# Problem:
The answer must consist solely of the lines from the one containing "การพัฒนาศักยภาพด้านการผลิตและการตลาด" to the end of the entries below, repeated exactly.
START Dataset records
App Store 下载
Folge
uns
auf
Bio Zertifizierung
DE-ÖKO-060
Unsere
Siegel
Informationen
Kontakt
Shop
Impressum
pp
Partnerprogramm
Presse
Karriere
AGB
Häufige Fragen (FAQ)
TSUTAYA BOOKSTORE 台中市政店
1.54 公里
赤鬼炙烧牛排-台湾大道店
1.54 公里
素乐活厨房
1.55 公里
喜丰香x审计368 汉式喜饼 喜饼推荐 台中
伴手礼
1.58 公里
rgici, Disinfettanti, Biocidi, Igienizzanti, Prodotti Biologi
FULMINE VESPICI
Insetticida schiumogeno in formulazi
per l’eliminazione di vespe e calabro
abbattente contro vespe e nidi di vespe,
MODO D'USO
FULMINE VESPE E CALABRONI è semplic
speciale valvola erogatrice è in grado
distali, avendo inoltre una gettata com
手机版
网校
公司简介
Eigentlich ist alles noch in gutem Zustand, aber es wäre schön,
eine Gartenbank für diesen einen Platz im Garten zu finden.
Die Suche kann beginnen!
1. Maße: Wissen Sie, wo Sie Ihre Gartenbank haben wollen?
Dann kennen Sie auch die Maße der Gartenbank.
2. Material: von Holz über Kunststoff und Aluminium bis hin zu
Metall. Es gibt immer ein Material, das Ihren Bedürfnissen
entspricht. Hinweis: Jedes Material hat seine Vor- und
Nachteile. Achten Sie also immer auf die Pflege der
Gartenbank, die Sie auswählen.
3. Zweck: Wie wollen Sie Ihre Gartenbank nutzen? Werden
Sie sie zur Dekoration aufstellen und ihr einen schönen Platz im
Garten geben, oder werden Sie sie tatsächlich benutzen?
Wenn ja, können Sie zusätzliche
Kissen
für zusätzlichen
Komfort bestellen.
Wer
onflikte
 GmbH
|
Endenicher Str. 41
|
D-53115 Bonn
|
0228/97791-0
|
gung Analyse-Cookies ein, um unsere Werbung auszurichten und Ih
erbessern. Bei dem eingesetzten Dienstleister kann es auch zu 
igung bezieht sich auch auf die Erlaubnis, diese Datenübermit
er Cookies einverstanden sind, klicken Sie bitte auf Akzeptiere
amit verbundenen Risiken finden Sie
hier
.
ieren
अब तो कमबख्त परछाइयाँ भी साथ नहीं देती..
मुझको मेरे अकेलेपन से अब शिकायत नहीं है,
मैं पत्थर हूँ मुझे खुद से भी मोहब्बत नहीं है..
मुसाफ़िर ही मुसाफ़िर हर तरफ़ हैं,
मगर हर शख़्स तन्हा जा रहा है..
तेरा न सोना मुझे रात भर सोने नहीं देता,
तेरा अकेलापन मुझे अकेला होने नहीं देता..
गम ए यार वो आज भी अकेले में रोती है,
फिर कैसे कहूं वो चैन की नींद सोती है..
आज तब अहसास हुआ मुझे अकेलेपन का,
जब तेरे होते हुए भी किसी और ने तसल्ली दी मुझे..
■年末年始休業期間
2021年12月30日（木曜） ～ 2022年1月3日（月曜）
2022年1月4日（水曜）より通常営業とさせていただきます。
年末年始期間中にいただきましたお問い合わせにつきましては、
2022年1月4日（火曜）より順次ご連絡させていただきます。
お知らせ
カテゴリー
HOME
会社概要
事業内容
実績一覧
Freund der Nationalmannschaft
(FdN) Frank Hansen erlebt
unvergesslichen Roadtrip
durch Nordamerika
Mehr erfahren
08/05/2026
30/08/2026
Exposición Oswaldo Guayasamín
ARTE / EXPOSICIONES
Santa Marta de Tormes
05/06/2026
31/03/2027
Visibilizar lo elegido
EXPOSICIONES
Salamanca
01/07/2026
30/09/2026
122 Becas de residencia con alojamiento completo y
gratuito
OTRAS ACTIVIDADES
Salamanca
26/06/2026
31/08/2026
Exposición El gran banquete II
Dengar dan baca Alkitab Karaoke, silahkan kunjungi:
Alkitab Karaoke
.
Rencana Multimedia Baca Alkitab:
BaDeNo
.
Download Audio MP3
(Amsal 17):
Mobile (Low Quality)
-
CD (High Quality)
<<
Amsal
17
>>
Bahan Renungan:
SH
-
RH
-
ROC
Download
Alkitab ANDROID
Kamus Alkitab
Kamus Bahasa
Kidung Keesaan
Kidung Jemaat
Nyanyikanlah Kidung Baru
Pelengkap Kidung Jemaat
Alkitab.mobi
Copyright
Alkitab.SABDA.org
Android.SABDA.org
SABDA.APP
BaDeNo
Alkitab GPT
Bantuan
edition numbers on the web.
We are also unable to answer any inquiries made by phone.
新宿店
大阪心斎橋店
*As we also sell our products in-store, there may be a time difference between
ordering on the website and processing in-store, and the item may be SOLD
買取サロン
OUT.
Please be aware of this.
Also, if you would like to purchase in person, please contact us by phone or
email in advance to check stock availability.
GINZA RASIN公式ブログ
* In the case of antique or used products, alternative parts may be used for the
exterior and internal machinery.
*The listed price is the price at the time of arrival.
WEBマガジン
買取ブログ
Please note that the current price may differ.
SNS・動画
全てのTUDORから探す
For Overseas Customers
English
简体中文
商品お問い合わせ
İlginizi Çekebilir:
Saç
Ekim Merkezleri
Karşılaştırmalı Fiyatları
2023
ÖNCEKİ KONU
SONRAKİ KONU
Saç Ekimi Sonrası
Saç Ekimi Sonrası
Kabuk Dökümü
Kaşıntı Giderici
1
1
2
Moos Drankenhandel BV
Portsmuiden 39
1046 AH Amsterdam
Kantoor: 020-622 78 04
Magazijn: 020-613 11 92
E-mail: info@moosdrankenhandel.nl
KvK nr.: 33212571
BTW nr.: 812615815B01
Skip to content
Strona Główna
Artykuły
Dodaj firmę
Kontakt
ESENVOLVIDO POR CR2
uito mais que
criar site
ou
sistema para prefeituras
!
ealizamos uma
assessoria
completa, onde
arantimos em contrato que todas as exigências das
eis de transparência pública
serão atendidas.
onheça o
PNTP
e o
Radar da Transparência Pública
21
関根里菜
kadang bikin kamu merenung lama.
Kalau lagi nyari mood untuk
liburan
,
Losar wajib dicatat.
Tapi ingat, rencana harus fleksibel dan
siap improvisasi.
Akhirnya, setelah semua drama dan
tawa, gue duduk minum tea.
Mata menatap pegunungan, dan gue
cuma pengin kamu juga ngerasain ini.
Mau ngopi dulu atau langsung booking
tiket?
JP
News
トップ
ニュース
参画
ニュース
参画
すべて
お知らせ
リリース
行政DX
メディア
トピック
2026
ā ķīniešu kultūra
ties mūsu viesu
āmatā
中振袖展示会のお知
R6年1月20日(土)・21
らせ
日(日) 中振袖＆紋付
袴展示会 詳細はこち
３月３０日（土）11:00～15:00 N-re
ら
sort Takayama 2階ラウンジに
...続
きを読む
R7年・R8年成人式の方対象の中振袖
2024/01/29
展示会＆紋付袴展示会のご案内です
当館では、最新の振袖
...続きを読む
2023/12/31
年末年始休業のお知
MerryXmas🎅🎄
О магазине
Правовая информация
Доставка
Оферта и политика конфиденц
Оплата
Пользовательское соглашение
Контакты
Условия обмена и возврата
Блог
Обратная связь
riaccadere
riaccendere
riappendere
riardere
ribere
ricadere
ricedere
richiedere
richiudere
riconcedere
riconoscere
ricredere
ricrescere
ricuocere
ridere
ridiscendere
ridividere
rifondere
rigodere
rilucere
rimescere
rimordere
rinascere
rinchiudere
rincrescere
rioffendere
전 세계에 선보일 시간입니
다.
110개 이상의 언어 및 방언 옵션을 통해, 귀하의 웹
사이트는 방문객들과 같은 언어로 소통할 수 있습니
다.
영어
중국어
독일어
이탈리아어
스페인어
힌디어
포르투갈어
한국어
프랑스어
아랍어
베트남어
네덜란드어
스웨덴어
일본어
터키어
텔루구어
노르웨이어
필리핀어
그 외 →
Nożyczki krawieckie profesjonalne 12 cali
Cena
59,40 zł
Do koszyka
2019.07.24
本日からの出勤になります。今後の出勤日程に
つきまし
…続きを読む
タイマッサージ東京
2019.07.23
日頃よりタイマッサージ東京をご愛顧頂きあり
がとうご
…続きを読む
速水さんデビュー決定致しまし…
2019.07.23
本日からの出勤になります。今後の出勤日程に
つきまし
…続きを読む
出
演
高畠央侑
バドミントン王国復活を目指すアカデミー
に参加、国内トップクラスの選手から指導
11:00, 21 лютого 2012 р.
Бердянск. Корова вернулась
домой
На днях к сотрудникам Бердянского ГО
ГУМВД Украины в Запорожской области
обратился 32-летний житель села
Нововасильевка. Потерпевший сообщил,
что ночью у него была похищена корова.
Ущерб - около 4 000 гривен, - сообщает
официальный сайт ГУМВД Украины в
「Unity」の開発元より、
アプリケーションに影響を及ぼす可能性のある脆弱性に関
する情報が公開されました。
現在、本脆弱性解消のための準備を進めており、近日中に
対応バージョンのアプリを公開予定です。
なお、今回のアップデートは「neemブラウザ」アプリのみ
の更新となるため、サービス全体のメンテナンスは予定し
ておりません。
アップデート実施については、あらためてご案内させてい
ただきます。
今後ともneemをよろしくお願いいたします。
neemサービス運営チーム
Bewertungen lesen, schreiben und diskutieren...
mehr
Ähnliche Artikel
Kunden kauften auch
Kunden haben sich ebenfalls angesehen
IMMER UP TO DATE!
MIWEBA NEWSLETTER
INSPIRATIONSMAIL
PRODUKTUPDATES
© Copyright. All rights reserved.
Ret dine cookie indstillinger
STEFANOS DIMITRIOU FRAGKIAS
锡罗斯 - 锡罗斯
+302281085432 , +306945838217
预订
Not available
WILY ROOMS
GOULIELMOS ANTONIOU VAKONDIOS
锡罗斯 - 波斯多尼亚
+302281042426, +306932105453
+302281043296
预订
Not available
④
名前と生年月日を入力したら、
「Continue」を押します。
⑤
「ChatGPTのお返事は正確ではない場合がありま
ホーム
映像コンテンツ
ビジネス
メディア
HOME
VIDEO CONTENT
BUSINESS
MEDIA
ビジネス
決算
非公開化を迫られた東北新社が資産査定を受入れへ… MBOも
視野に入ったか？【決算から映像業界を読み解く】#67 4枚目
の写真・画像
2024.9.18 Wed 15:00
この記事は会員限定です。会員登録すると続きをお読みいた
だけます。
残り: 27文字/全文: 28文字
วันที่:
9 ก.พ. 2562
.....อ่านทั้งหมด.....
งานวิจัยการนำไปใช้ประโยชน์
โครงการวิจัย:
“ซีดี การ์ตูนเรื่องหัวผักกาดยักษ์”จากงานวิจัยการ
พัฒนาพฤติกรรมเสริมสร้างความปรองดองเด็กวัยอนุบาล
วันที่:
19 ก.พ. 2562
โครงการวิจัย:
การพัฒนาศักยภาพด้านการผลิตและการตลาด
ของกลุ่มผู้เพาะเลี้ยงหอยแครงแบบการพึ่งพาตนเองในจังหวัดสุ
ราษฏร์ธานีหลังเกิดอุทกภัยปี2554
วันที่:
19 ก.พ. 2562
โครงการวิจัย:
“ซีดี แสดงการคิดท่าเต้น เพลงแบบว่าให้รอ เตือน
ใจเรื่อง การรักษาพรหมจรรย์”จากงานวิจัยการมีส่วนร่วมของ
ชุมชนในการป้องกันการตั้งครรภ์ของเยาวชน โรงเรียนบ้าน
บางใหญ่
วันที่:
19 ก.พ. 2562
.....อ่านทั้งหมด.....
END Dataset records
# Result of the exercise:
การพัฒนาศักยภาพด้านการผลิตและการตลาด
ของกลุ่มผู้เพาะเลี้ยงหอยแครงแบบการพึ่งพาตนเองในจังหวัดสุ
ราษฏร์ธานีหลังเกิดอุทกภัยปี2554
วันที่:
19 ก.พ. 2562
โครงการวิจัย:
“ซีดี แสดงการคิดท่าเต้น เพลงแบบว่าให้รอ เตือน
ใจเรื่อง การรักษาพรหมจรรย์”จากงานวิจัยการมีส่วนร่วมของ
ชุมชนในการป้องกันการตั้งครรภ์ของเยาวชน โรงเรียนบ้าน
บางใหญ่
วันที่:
19 ก.พ. 2562
.....อ่านทั้งหมด.....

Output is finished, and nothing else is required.